Task statement. Your response should reproduce every line of the entries that contains the word "MARISTA".

The records.
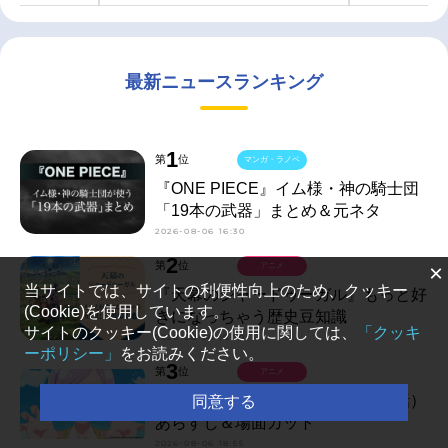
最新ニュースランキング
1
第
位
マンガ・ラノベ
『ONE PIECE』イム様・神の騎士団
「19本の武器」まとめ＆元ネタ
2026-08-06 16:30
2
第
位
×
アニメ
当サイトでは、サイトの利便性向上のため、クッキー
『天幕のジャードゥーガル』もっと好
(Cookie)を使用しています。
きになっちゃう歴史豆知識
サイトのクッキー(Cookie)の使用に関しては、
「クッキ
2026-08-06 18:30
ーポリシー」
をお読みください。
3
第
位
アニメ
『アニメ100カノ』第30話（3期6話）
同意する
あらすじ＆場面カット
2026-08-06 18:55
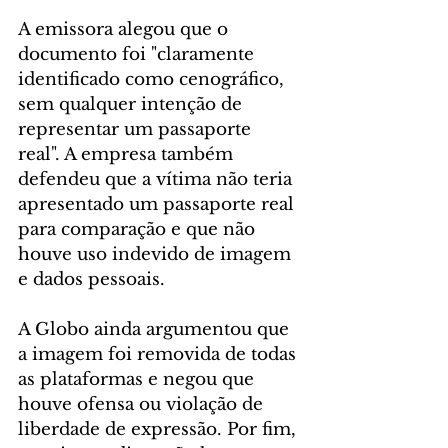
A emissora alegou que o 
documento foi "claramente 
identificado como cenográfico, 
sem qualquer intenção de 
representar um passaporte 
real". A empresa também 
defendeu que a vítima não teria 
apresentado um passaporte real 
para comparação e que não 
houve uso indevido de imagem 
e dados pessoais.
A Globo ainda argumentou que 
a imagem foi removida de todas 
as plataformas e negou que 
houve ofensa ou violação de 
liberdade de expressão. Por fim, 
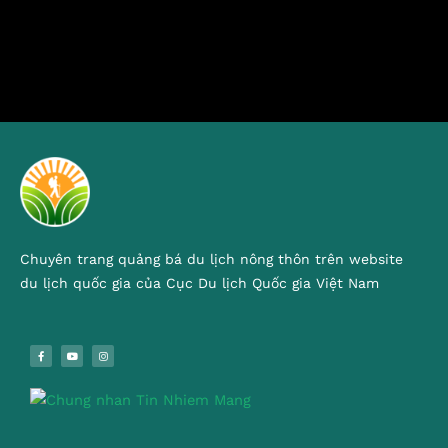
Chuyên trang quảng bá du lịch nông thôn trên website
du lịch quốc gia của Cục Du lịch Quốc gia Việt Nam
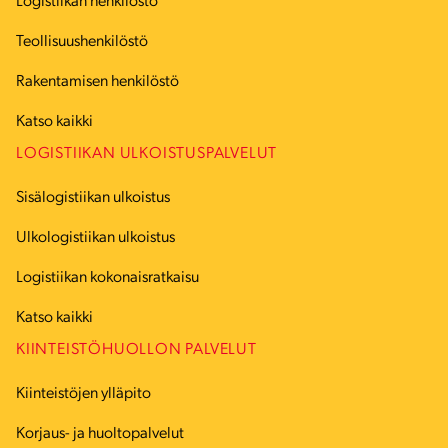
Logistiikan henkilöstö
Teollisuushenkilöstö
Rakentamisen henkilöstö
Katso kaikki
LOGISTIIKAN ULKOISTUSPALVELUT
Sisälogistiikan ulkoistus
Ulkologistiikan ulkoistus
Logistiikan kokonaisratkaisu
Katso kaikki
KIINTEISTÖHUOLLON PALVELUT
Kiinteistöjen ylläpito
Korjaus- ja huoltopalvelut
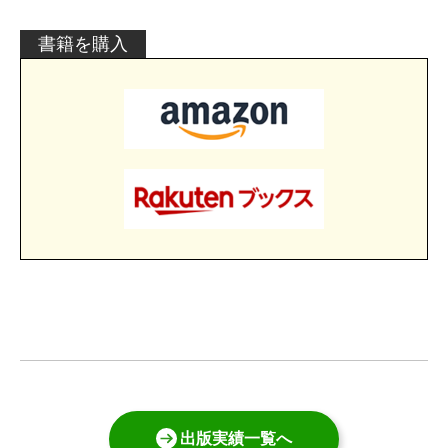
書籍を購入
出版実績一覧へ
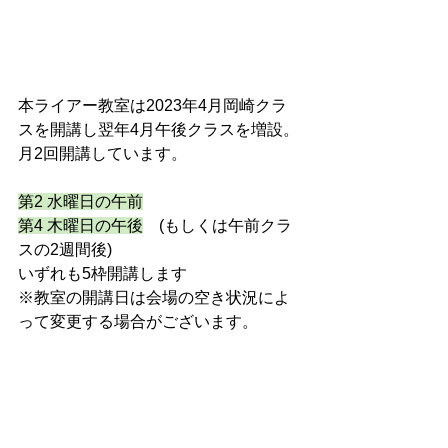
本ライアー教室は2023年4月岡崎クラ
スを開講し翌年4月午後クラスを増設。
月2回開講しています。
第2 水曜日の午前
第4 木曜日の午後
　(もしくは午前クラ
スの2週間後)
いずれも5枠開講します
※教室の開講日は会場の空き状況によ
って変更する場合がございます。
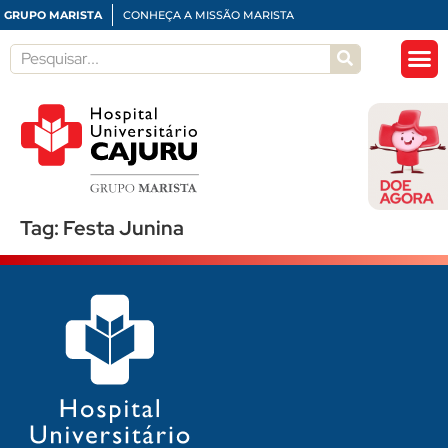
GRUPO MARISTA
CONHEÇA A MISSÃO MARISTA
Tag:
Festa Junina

Exercise result.
GRUPO MARISTA
CONHEÇA A MISSÃO MARISTA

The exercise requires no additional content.